Todas as mulheres numa leoa só

Sou agora uma mulher que escreve no celular sentada no chão limpo, mas ao lado do vaso, escondida da infelicidade que é um dia nublado de junho, mas tudo bem, eu disse pra todo mundo que perguntou que eu tô bem, tô feliz. Mas não sou essa mulher. Primeiro, volto mais de vinte anos, ele veio com o olhar cafajeste, o papinho sobre habilidades inúteis e disse que associar pessoas com animais sempre deu certo na vida dele e eu logo respondendo que ele tinha que escolher muito bem um animal pra mim e, veja bem, rapaz, eu tenho a habilidade inútil de acertar as horas de qualquer momento do dia e pode estar na hora de decidir se você é pra não ou talvez. Chutei mentalmente mais dez minutos e acertei, porque foi isso que demorou pro primeiro beijo.

Chutei menos de um ano pra ser surpreendida com notícia bombástica e sim, estava gostoso, eu gemia com os músculos da virilha dormentes e ele gozou dentro. Fiquei puta, com remorso, acostumei com a ideia, fui cobrar o safado, ele fez promessas, eu acreditei, fiquei eufórica, mamãe foi linha dura junto do papai e casamos quase obrigados por um amor de porcelana. Depois vieram as dores, os desejos por geleia de amora com sardinha crua, falta de posição pra dormir e eu pensando que era um inferno, que meu corpo ia voltar ao normal.

Bom, voltando pro dia de hoje, tem um espelho longo e me pega sentada, vejo meu pé limpo e magricela, já a barriga flácida e a marca da cesariana quando eu queria que tivesse sido normal. Explodiram fogos dentro de mim, essa é a minha definição de gravidez. Fogos são bonitos pra quem vê e doloridos pra quem tá dentro. Meu filho explodiu meu corpo, meu choro, meus sonhos de estudar arquitetura na UERJ, meu sonho de construir uma família feliz, porque o pai não aguentou o pé na bunda que eu dei depois de tanta canalhice com secretárias, vizinhas e até amigas minhas, tanto que passou a viver de sombra. Desisti de pedir pensão, arregacei as mangas e fui me resolver com o mundo.

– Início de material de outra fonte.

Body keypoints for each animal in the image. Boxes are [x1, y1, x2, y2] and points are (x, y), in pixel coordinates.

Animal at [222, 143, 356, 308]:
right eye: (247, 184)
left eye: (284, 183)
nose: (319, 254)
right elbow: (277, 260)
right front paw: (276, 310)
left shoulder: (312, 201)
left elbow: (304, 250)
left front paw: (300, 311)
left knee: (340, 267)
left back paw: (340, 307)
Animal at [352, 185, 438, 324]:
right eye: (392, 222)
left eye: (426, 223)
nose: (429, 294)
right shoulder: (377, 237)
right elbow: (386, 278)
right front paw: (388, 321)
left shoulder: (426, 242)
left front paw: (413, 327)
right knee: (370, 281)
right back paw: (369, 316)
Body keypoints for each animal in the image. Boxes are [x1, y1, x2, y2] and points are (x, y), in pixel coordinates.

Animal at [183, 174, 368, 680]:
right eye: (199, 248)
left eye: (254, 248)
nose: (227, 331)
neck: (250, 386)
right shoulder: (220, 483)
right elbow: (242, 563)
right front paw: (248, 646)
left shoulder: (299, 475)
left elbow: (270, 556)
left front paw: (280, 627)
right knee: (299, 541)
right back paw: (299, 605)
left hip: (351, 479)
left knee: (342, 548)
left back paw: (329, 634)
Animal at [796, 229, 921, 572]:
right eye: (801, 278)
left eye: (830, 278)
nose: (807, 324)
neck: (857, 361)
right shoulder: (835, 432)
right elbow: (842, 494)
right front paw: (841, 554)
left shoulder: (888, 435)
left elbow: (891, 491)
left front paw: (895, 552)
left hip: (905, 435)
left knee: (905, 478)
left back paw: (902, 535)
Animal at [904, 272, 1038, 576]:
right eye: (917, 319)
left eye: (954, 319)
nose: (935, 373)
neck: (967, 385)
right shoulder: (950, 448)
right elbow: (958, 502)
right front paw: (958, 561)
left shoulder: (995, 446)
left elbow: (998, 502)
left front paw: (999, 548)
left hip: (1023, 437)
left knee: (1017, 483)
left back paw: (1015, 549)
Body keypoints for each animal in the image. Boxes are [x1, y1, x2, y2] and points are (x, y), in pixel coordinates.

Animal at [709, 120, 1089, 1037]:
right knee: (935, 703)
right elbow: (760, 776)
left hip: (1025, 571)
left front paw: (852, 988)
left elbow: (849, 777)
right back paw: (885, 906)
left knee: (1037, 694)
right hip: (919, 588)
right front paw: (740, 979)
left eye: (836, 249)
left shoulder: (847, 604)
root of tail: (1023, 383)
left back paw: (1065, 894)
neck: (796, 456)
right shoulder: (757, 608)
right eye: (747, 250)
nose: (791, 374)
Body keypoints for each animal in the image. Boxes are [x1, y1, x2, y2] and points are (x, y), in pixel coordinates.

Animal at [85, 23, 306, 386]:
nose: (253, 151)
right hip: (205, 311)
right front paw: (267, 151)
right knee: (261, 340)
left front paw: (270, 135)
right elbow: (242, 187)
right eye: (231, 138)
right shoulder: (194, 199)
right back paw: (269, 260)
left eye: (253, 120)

Teve época de ter três empregos entre lavar banheiros de escritório, fazer de diarista em casa de parente mais endireitada e vender perfume pras conhecidas. Nunca trabalhei em lugar que tinha pé direito alto, nunca foi em lugar bem construído, mas trabalhei mesmo assim. Tudo pra poder sustentar um filho que aos doze me xingou de filha da puta, aos dezessete, quase dezoito, começou a ter olhos vermelhos e pegar dinheiro escondido da minha bolsa e aos vinte e um apareceu com a ideia de que tinha passado pra uma faculdade.

Daí ficou inteligente de vez, passou a querer conversar e me chamar de burra porque eu não entendia nada de lugar de fala, representatividade e luta de classe. Não sei quem é Foucault, sei quem é Alexandre Pires. O que quero dizer é que eu era uma mulher antes daquele bendito bar, daquele bendito diálogo sobre habilidades inúteis. Ter um filho foi o meu fim.

Poderia ter feito faculdade, ter tido uma carreira, ter estado mais presente e dado um pai descente pro meu filho. Ou não. Abraçada ao vaso sanitário eu capoto mais um enjoo e não, não estou grávida de novo. Estou com enxaqueca, botando os bofes pra fora de tanto que comemorei ontem de noite porque sim, foram três tequilas e sei lá quantas latas pra gritar pro mundo que depois de todo fim tem um recomeço e essa doméstica aqui será arquiteta. Passei pra UFF. Ah, sabe qual animal que aquele canalha pôs pra mim naquela primeira conversa? Gata. Ou gatinha. Acertou a família, só errou o parente. Sou ariana, sou freudiana, sou sem sutiã, sou anciã, sem desaforo, não sou mansa gata, sou é leoa que come touro.